### Passage
- - - -
A new study using the Dark Energy Survey (DES) final datasets suggests potential inconsistencies in the standard cosmological model, known as ΛCDM. If confirmed, these findings could fundamentally alter our understanding of the universe.
DES was conducted using the 570-megapixel Department of Energy-fabricated Dark Energy Camera (DECam), mounted on the U.S. National Science Foundation Víctor M. Blanco 4-meter Telescope at Cerro Tololo Inter-American Observatory in Chile, a Program of NSF NOIRLab.
The ΛCDM (Lambda-CDM) model has been the foundation of modern cosmology for some time now, successfully describing large-scale structures in the universe. It proposes that 95% of the cosmos is composed of dark matter (25%) and dark energy (70%)—mysterious substances whose nature remains unknown. Only 5% of the universe consists of ordinary matter.
Dark energy, represented by the cosmological constant (Λ), is thought to drive the accelerating expansion of the universe, maintaining a constant energy density over time. However, new results from the Dark Energy Survey (DES), presented in a paper appearing on the arXiv preprint server and in talks at the American Physical Society’s Global Physics Summit in Anaheim, California, hint at a deviation from this assumption, suggesting that dark energy might evolve over time. These findings align with previous studies, reinforcing their significance.
- - - -
### Problem set
1. Reproduce the Dark Energy Survey passage from "A new study" up to and including "of NSF NOIRLab.".
2. According to the Dark Energy Survey passage, what components make up the universe, and what percentage does each account for?
Rely only on the Dark Energy Survey passage.

### Information supplied
- - - -
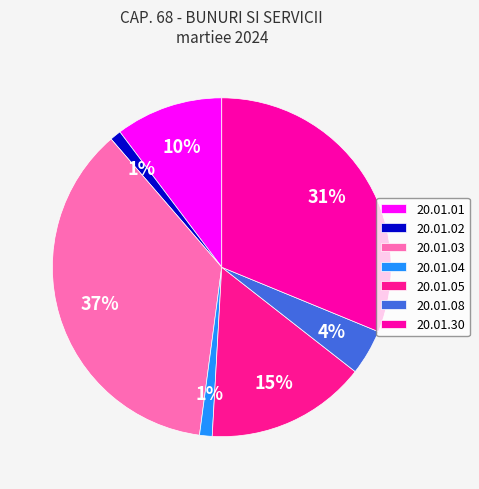

How many segments does this pie chart have?

7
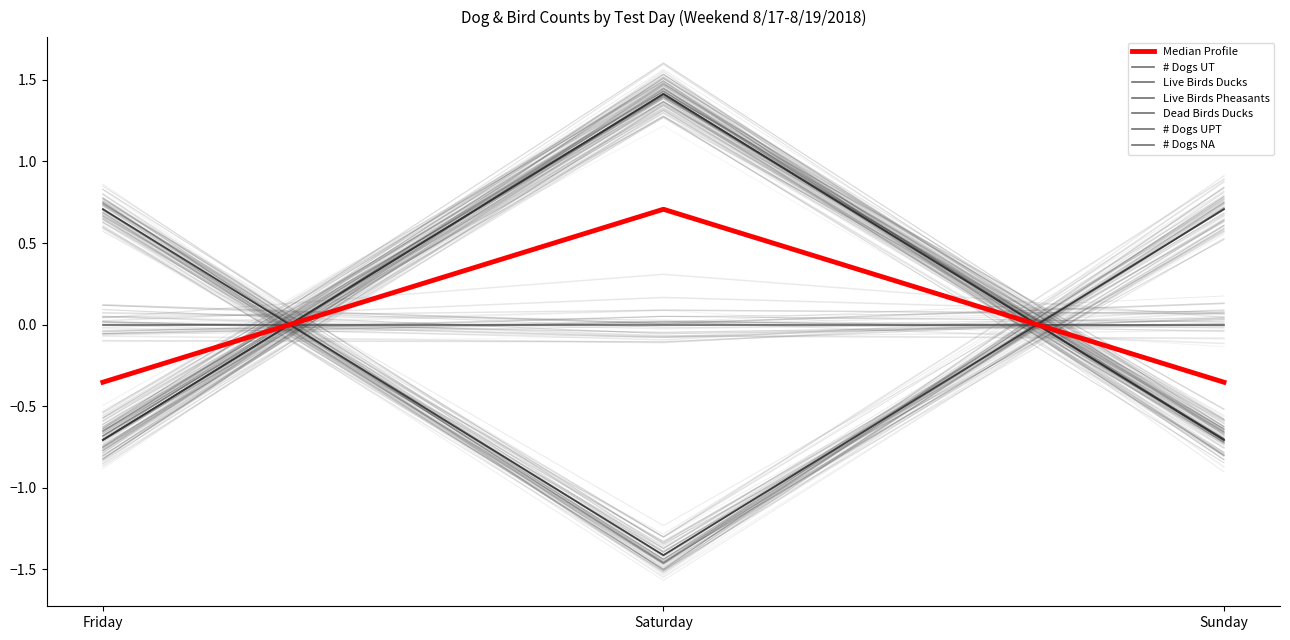

Which has a higher value, Friday or Saturday?

Saturday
- - - -
### Task solutions
1.
A new study using the Dark Energy Survey (DES) final datasets suggests potential inconsistencies in the standard cosmological model, known as ΛCDM. If confirmed, these findings could fundamentally alter our understanding of the universe.
DES was conducted using the 570-megapixel Department of Energy-fabricated Dark Energy Camera (DECam), mounted on the U.S. National Science Foundation Víctor M. Blanco 4-meter Telescope at Cerro Tololo Inter-American Observatory in Chile, a Program of NSF NOIRLab.

2.
- Dark matter: 25%
- Dark energy: 70%
- Ordinary matter: 5%